Co-founders Sriharsha Majety, 30, and Nandan Reddy, 29, both BITS Pilani alumni (Sriharsha was a trader at a London investment bank while Nandan had built his own startup to design a software for small restaura­nts), started off building ‘Bundl’, a logistics application to solve the shipping woes of e-com­­merce merchants by getting couriers across India onto a single platform. That’s when they got hooked onto the potential of hyper-local delivery. Along with Rahul Jaimini, 29, an IIT Kharagpur graduate, who’d previously worked with Myntra as a developer, they set about building Swiggy. “We noticed that the food ordering pattern for restaurants was rather unorganised,” says Srivats T.S., Swiggy’s vice-president (marketing).

Swiggy processes orders on its platform and has its own delivery fleet, which picks up and delivers food to customers.

“After that, we’ve grown from strength to strength. We started off in Bangalore and then expanded to various cities and we are present in all the key cities and metros now,” says Srivats.

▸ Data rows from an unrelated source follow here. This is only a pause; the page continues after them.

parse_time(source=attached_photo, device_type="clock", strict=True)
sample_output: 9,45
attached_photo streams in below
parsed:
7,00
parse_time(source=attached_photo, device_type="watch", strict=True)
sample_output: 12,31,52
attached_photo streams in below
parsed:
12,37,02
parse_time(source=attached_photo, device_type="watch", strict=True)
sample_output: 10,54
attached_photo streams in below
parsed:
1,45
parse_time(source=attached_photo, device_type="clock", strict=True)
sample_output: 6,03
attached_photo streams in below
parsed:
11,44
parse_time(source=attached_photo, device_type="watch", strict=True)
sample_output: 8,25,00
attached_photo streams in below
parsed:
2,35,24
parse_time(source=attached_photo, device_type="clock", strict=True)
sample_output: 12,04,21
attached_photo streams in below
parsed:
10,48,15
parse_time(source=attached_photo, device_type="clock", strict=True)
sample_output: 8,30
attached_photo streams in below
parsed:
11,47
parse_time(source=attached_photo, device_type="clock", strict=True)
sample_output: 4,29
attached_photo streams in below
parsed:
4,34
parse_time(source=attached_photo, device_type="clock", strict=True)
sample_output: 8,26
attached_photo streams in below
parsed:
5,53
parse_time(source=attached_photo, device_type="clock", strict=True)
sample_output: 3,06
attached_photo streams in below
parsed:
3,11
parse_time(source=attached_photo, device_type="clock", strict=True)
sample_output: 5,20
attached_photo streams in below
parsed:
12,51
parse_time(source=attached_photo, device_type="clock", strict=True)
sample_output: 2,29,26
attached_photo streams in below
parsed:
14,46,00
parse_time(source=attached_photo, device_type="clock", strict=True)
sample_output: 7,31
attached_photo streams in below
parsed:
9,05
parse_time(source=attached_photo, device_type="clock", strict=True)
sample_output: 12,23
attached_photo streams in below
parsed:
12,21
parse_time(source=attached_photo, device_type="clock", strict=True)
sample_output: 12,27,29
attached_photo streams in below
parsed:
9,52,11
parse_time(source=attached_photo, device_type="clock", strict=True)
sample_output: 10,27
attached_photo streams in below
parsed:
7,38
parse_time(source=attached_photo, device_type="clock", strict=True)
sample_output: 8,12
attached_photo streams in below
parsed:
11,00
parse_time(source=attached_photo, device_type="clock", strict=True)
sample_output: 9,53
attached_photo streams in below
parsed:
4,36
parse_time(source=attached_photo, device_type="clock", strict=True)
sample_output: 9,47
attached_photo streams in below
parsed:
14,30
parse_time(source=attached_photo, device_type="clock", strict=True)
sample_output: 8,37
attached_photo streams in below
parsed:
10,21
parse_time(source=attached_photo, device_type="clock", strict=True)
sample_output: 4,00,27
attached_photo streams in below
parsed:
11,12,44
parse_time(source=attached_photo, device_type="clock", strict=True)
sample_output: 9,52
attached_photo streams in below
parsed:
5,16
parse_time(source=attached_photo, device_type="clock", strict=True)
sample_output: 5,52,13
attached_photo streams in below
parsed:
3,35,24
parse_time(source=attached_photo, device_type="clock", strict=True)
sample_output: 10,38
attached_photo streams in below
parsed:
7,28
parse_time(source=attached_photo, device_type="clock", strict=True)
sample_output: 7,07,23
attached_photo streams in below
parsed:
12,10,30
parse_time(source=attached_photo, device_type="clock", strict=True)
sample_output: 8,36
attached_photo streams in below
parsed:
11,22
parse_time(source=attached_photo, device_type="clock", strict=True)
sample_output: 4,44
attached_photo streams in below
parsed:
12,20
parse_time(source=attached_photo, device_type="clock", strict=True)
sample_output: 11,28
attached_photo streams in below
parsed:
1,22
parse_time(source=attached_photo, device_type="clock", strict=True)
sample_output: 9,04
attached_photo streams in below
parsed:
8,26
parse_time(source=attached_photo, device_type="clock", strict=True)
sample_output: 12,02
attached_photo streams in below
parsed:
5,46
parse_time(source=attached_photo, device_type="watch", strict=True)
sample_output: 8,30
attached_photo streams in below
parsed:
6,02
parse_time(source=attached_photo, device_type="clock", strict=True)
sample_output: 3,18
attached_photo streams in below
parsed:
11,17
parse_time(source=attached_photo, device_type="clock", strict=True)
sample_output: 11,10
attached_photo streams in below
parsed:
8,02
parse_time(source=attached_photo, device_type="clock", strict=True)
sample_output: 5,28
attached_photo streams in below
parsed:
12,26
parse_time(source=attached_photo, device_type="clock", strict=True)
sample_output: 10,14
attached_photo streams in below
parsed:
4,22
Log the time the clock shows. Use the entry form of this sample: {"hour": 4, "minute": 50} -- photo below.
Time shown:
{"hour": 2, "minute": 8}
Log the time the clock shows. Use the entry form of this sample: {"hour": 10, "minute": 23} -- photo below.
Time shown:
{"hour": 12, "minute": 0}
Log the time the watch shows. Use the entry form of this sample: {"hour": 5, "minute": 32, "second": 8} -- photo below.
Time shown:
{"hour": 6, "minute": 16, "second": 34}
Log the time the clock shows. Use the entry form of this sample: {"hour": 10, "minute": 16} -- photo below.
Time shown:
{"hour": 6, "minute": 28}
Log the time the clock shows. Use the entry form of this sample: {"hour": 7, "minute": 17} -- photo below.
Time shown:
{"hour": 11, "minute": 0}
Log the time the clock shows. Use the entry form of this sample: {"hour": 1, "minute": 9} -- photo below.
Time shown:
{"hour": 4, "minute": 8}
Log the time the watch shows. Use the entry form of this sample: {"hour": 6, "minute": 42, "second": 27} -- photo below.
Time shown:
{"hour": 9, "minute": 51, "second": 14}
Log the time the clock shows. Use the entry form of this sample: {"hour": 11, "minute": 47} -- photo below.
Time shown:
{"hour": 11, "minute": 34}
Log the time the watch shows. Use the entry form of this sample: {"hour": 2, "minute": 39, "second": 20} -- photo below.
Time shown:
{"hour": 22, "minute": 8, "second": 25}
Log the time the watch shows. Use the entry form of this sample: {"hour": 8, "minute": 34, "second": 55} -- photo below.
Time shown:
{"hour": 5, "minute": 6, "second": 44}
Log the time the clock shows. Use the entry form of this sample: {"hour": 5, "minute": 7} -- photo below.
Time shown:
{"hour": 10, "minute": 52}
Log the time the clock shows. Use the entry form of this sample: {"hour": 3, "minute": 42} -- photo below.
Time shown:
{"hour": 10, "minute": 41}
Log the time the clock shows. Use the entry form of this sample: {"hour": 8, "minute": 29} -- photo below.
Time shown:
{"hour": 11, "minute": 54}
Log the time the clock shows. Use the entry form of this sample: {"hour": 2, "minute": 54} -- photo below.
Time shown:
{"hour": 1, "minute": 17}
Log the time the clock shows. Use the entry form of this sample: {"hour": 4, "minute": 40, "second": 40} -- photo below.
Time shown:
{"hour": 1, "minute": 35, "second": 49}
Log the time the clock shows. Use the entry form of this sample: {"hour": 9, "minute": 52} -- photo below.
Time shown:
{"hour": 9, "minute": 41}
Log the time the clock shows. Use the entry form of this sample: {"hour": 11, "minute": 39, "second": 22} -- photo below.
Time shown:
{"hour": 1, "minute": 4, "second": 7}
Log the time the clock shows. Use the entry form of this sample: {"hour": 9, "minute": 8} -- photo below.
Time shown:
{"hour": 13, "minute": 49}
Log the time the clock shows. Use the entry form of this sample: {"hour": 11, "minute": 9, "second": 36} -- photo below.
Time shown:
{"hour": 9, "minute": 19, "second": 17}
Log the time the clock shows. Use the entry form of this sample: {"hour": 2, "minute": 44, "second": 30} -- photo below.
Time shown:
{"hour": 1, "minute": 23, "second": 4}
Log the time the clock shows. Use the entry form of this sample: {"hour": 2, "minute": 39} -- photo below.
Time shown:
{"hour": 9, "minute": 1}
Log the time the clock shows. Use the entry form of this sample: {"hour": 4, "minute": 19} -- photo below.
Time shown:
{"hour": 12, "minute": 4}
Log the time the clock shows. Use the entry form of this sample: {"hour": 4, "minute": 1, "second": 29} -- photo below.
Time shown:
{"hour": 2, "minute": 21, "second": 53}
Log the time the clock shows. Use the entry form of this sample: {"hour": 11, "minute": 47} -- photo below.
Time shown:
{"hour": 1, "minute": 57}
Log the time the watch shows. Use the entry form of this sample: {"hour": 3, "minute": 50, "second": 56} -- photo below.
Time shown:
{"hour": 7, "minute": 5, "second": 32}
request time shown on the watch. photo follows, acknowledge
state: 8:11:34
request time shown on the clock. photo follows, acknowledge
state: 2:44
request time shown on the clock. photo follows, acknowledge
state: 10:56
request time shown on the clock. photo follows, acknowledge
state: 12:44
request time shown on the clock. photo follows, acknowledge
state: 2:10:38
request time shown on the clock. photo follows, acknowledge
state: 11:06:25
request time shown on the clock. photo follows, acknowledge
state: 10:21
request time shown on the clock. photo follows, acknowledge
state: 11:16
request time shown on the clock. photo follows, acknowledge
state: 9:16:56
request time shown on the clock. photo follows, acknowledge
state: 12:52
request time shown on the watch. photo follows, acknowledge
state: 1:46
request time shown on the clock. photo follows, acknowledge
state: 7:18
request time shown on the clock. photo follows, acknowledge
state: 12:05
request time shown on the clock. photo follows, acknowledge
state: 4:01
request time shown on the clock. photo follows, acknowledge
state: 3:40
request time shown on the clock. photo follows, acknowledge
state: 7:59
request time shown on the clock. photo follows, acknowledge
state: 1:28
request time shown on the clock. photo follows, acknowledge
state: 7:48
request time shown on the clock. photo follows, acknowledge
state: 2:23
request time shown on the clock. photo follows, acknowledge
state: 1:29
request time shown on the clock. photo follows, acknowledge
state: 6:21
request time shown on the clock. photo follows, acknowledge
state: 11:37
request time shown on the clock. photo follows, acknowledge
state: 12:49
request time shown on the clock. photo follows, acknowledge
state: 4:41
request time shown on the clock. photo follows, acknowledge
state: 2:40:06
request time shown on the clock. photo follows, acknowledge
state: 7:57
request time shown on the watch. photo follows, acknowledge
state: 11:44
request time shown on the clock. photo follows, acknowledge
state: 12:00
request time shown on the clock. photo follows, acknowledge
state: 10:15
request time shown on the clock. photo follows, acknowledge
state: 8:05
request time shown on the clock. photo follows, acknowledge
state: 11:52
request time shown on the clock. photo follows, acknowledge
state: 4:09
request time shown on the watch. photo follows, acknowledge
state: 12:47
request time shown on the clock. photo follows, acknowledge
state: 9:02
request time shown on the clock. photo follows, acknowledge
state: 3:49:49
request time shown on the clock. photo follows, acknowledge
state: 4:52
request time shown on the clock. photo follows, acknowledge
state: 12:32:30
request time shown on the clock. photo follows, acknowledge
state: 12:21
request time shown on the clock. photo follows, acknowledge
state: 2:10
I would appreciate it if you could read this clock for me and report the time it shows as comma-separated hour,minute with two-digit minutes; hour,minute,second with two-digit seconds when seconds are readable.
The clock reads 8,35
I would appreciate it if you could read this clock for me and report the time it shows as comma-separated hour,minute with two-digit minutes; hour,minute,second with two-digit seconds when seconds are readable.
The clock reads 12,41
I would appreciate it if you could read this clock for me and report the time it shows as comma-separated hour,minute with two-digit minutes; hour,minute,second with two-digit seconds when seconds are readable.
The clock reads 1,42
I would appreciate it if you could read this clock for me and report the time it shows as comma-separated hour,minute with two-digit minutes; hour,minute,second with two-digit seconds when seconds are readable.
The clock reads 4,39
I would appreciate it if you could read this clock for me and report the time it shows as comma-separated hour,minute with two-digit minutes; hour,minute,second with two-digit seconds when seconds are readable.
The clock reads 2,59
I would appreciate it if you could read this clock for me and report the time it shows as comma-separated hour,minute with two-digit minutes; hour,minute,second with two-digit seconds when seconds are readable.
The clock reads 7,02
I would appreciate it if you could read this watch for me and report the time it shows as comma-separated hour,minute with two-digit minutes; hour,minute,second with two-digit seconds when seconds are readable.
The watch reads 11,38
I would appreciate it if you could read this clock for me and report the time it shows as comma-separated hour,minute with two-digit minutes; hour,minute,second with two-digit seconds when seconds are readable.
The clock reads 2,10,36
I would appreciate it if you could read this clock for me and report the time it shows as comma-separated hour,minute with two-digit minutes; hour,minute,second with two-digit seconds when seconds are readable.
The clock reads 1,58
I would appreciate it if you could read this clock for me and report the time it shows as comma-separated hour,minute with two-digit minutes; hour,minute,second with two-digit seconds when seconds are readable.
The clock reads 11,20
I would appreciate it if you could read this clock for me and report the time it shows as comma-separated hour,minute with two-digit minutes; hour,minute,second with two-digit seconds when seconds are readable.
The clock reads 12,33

Swiggy, which has raised $75.5 million from Bessemer Venture Partners, Norwest Venture Partners, SAIF Partners and Accel Partners, delivers in seven cities and counts over 9,000 restaurants on its platform.

“We’ve looked at balancing growth with profitability...we don’t believe in heavy discounts. We want to be humble about our success as we have a long way to go. This has happened because of our customer loyalty, the app experience and delivery quality,” says Srivats. “Our brand resonates with consumers.”

That’s where social media comes in handy—videos, blogs, quizzes on food on Facebook, Instagram, Snapchat and Twitter, besides push notifications or emails. For instance, one of these app­roaches is called ‘Know Your Food’, where they go to restaurants and shoot videos of food and how it’s made. “There’s a bunch of suggestions that we make to consumers and we see a very strong response...whenever we put out one of these videos we have a high reach without a formal media spend behind it,” he says.

Of course, the key metric for these initiatives, as he puts it, isn’t transactions, but what lend the brand a personality. “So, when consumers engage with Swiggy, it comes across as a likeable, youthful, energetic brand,” says Srivats.

Aren’t customers getting more demanding, though? “We always have to be on our toes...right from the time they use the product to place an order to when they actually receive it and eat their food. We’re always looking to improve.”